The Coagulation Cascade initiates the first phase of healing. Tissue disruption causes bleeding and contact of platelets with disrupted endothelium causes Platelet Activation, in the form of degranulation and adhesion, leads to hemostasis and chemotaxis of inflammatory cells.
The Inflammatory Phase of healing (injury to 5 days) is defined by neutrophil infiltration with subsequent replacement by macrophages and lymphocytes. Each population of cells acts in response to specific cytokines that are temporally released as the normal healing process progresses. Neutrophils function primarily to clean the wound environment by production of superoxides that kill bacteria and by phagocytosis of necrotic material. Although optimal healing requires that all different populations of cells be present, only macrophages are an absolute necessity.
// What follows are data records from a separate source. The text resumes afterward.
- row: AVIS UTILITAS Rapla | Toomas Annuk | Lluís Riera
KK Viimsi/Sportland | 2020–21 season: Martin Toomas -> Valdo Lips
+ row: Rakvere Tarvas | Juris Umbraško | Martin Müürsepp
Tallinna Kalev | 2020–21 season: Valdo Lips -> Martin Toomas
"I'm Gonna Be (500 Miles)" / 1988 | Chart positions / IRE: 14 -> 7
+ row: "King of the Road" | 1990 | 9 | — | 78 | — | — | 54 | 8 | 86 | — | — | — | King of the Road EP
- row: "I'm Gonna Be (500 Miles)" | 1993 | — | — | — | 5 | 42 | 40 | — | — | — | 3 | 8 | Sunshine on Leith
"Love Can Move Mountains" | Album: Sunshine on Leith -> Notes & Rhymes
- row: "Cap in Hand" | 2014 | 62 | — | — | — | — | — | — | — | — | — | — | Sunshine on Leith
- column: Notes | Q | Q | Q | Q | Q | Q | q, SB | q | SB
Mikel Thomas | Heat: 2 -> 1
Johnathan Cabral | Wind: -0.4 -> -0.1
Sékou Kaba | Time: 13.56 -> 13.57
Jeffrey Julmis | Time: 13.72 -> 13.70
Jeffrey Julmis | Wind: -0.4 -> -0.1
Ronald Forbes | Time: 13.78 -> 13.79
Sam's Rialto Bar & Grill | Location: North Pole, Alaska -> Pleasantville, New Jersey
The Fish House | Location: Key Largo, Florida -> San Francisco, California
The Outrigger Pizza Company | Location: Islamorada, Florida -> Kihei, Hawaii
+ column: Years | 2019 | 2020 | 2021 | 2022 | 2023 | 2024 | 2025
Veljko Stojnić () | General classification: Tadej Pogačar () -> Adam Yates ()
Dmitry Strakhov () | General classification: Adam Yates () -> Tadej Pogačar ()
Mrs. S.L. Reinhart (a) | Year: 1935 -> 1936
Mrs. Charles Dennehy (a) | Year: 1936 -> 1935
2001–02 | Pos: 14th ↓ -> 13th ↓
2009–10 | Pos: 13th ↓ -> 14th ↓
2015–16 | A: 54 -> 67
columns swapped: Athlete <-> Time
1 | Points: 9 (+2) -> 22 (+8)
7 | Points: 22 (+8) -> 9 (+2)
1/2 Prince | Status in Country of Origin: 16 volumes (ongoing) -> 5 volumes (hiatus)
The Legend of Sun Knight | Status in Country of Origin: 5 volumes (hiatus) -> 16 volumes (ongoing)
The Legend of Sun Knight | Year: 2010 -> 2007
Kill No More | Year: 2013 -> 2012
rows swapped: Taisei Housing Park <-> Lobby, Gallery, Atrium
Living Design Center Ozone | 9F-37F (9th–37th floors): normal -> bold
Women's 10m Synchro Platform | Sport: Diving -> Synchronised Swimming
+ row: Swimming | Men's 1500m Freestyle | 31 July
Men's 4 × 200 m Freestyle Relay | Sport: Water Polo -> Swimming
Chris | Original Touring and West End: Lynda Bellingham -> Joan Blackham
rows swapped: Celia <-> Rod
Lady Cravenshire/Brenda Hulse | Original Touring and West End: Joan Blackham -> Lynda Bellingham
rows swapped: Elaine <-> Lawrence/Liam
The Fibroblastic or Proliferative Phase is the second phase of wound healing (days 4 through 12). Macrophages produce growth factors and other cytokines which then promote fibroblast migration, proliferation and collagen synthesis. It is during this phase that tissue continuity is restored; angiogenesis and epithelialization are also achieved.
The Maturation and Remodeling Phase of the scar begins during the fibroblastic phase and is characterized by reorganization of the previously synthesized collagen. Collagen is broken down by matrix metalloproteinases (MMPs) and net collagen in the wound is the result of a balance between collagenolysis and collagen synthesis.